A interrupção do movimento democrático quando as elites consideram o momento certo para impor seus próprios candidatos é, simplesmente, um ato de violência contra os direitos humanos que possui diversos nomes em diversas línguas.
Putsch – em alemão
Coup d’Etat – em francês e em inglês (por adoção)
Colpo di Stato – em italiano
GOLPE – em português e espanhol
O golpe brasileiro fantasiado de impeachment é chamado por seu verdadeiro nome até em sisudos veículos germânicos como Die Spiegel, que se refere a ele como Kalter Putsch (golpe frio; vide).
The Guardian, Mediapart, Liberation, L’Humanité, Manifesto e outros, também usam esse nome, e, mesmo aqueles que não querer usá-lo, como o NYT, descrevem o circo contra Dilma Rousseff de tal maneira que não deixam outra palavra para mencioná-lo.
Até jornais com um público de direita como The Economist chamam os processos da gangue de Curitiba de weird justice, e um grande grupo de veículos (que não é divulgado pela mídia brasileira) se espanta que entre os julgadores do “crime” estejam dúzias de deputados acusados de corrupção, e que o processo esteja dirigido por um criminoso tão evidente, que até o STF não conseguiu blindar totalmente.
A mídia brasileira, os juízes e o pior da política insistem em que isto não é golpe. Eles aproveitam o ódio das classes médias e altas, o provincianismo e isolamento de grande parte da população (mesmo a progressista) e o ressentimento difuso de diversos setores.
Se não fosse trágica, seria divertida a teimosa afirmação dos políticos e juristas que dizem que o impeachment está na Constituição. Ora, todos sabem disso. Por que tanta ênfase? E, aliás, o que isso significa?

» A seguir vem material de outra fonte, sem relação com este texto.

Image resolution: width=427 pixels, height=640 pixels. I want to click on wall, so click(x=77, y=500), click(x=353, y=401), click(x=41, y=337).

Um golpe contra a democracia é a violação de um direito natural massivo e, portanto, não é um problema nacional. É um problema de direito internacional, e deve ser definido e julgado de acordo com esse direito.
As organizações internacionais propugnam sanções contra os golpistas, embora poucas vezes tenham capacidade de fazê-las cumprir. Num país com a posição geopolítica e os atributos econômicos e demográficos do Brasil, o golpe, além de uma violação aos direitos de grande parte dos cidadãos, é um perigo para a estabilidade da região, e um enorme complicador para a política internacional.

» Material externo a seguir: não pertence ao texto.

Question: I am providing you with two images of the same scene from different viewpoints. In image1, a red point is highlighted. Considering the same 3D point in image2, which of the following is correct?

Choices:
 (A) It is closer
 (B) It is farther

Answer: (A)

Quando um bando de gangsteres, politiqueiros de taberna e vigaristas milagreiros, apoiados por uma mídia em alto grau de putrefação, e por juristas enfeitiçados pela sede de vingança, decide mudar de governo como se muda de gravata em função de seus interesses imediatos, a segurança global está sendo colocada em risco.
Se a comunidade internacional acha que deve tolerar o golpe brasileiro, porque está na constituição desse país, também deveria tolerar as práticas de alguns países islâmicos que matam os “blasfemos” por mutilação. Afinal, esse tipo atroz de assassinato está autorizado no versículo 5:33 do al-Qur’an. Os muçulmanos poderiam pensar: “Por que nosso livro sagrado é menos respeitado que o livro sagrado dos brasileiros?”
PS – A temerosa conduta da presidente na ONU faz pensar que o golpe brasileiro não terá grande repercussão internacional, como teve o da Honduras ou até o do Paraguai. Isso não é por indolência da comunidade internacional, pois há numerosos grupos que apregoam “No coup d’etat in Brazil!”. O problema é a dificuldade para defender quem não quer ser defendido, mantendo-se numa posição chauvinista obsoleta e idealista.
Se não fosse pela pressão internacional, no Brasil haveria ainda escravidão oficial (a outra continua existindo), não haveria algumas leis (que não se cumprem) em prol dos direitos humanos, e ainda teríamos como governo a casta imperial. Negar-se a proclamar “precisamos ajuda contra o golpe” me faz lembrar a arrogância dos movimentos armados que acreditavam que eles sozinhos poderiam derrubar as ditaduras da América Latina. Saibam os que não conhecem o caso, que a ditadura Argentina, a mais sangrenta de Ocidente desde 1945, só caiu porque perdeu uma guerra marítima.